Come ha incontrato i personaggi di Lena e Heiner?

«Una parte della storia che racconto si è svolta nella realtà e una parte nella mia testa. Un giorno ho letto sul giornale che era stata fondata l’associazione dei sopravvissuti di Auschwitz e dei loro amici. Facevo la giornalista radiofonica e ho contattato il fondatore per intervistarlo. Lui ha accettato subito ma una volta arrivata a casa sua io ci ho messo mezz’ora prima di riuscire a suonare il campanello, perché non sapevo come comportarmi, che domande fargli. Poi ho deciso di osare. Lui mi ha accolto con molta cordialità e mi ha offerto una fetta di torta alle prugne: ha detto che il suo sapore si accordava bene ai racconti del lager. Poi ho visto il vasetto pieno di cenere di cui parlo nel libro. Mi ha chiesto cosa pensavo che fosse e io non ne avevo idea, mi sembrava sabbia. E invece no, era cenere delle ossa degli internati di Auschwitz. Mi ha detto che l’avrebbe portata con sé nella tomba. Poi mi ha raccontato tanti altri aneddoti. E ho ascoltato in seguito molte altre storie simili da altri sopravvissuti di Auschwitz, anche se non le stesse. Poi le ho rielaborate a modo mio. Le storie di tre, quattro persone sono confluite in un solo personaggio».

Lei racconta le storie di Auschwitz alla luce di quello che è successo dopo. Perché?

[Coordinate articolari con nome]
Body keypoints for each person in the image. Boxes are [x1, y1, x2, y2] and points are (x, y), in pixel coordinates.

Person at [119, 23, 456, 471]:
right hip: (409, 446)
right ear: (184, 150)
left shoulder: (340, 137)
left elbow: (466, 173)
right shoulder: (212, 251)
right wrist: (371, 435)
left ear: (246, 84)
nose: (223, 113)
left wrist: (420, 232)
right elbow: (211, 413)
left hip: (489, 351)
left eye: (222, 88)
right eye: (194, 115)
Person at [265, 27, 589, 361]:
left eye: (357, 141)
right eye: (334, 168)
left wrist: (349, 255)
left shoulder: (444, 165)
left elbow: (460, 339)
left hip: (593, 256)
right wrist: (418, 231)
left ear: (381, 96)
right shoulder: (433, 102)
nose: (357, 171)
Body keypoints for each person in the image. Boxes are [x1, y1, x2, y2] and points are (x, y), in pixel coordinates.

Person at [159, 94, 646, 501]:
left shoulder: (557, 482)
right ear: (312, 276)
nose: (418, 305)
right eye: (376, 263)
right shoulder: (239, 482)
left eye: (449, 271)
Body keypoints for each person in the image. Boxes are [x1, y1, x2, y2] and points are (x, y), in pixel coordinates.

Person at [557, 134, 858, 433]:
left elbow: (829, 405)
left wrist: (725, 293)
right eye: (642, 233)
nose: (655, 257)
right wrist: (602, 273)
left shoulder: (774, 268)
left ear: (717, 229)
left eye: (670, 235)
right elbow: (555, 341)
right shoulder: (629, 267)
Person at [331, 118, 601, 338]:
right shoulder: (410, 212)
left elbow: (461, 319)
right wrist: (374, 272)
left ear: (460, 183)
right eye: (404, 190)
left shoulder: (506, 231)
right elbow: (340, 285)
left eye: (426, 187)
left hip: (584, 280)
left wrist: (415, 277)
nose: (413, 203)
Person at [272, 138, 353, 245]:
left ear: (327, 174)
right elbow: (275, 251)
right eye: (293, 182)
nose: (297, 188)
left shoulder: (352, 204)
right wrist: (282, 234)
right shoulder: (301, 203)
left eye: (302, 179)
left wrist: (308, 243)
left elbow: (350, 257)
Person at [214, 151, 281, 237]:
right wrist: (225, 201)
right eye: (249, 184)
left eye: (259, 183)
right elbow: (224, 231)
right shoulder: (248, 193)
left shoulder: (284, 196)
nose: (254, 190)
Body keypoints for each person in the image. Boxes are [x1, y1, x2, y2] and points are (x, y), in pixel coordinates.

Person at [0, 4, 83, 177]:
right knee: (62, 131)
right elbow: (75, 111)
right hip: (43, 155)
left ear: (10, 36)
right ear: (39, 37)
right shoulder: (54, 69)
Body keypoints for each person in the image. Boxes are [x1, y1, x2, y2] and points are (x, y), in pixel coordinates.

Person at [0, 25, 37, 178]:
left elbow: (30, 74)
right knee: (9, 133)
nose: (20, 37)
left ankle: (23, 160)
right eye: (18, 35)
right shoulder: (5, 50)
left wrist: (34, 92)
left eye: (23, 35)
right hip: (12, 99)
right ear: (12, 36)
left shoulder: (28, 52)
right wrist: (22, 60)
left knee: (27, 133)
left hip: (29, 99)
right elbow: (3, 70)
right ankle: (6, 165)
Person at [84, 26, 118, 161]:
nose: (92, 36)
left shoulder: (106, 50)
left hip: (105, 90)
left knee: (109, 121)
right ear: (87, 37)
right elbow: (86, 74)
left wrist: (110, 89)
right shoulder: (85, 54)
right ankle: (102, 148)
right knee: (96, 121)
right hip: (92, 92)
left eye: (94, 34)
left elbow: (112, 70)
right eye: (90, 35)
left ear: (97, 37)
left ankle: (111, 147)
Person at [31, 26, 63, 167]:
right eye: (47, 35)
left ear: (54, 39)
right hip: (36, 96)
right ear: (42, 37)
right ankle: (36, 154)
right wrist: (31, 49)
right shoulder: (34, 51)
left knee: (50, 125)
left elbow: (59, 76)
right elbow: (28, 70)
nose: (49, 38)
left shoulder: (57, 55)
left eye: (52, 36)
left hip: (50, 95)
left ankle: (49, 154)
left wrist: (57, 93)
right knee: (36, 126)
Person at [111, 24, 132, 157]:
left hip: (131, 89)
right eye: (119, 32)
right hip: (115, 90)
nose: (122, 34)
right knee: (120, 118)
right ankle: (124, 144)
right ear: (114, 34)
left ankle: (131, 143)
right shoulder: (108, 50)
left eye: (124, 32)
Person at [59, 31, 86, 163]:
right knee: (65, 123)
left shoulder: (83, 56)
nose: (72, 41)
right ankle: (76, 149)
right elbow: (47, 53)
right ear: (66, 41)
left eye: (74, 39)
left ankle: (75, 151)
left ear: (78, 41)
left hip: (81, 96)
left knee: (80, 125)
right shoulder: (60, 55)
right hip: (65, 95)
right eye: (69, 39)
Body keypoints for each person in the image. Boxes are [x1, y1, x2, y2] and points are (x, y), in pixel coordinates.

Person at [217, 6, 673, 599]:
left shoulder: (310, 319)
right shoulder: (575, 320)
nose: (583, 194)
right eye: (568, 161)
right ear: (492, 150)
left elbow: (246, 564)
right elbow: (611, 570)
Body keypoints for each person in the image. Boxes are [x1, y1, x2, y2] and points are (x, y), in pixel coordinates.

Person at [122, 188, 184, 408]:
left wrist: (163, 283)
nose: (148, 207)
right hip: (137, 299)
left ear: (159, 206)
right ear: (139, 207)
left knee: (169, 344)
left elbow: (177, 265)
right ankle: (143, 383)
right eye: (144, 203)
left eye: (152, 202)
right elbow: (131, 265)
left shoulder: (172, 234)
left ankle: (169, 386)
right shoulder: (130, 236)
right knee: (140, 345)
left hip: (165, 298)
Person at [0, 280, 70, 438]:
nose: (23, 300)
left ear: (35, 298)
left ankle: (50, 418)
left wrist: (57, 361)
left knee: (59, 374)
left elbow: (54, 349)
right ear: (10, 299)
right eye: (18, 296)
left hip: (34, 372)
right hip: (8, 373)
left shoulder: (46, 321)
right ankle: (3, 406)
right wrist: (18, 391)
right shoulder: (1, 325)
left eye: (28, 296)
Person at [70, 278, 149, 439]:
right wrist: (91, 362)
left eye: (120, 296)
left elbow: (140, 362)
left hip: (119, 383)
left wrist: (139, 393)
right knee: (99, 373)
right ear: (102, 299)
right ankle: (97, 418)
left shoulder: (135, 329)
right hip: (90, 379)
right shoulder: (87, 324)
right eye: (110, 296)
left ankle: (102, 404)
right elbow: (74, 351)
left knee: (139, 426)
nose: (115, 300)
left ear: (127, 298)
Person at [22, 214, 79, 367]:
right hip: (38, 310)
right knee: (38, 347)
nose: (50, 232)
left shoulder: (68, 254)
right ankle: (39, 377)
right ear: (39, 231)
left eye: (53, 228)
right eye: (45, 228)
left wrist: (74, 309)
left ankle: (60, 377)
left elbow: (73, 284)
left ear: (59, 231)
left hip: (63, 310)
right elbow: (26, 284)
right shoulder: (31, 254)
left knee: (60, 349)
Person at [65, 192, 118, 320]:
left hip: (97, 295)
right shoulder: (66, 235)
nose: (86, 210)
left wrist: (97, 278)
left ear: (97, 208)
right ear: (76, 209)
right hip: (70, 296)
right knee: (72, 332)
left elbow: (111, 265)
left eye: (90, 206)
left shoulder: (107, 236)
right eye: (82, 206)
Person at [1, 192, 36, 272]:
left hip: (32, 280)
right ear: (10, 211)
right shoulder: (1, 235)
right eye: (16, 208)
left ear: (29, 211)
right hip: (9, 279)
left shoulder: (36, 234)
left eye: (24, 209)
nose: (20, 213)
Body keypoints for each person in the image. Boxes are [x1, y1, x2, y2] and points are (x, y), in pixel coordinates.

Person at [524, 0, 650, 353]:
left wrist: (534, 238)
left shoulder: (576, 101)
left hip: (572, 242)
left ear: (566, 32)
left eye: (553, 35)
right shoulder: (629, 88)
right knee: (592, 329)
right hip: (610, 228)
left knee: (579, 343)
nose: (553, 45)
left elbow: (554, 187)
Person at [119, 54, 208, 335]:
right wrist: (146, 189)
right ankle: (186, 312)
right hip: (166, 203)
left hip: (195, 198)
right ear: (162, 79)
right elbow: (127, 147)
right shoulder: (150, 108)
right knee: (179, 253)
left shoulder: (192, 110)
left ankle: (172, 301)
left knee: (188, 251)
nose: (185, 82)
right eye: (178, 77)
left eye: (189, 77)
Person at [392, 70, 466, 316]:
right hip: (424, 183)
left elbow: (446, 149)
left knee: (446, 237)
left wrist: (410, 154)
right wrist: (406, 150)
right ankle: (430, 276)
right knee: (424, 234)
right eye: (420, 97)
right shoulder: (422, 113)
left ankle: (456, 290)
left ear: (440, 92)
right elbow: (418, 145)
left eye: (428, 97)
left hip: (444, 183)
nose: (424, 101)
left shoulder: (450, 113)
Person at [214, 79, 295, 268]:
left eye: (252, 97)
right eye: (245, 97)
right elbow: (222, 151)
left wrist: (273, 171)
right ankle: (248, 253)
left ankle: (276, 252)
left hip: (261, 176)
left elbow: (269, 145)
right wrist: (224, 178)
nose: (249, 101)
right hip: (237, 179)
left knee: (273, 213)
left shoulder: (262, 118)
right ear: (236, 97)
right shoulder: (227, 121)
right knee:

▶ [Dettagli del compito]: Secondo il brano proposto, che cosa c'era nel vasetto che all'inizio sembrava sabbia?

▶ [Risposta qui sotto]: Cenere delle ossa degli internati di Auschwitz.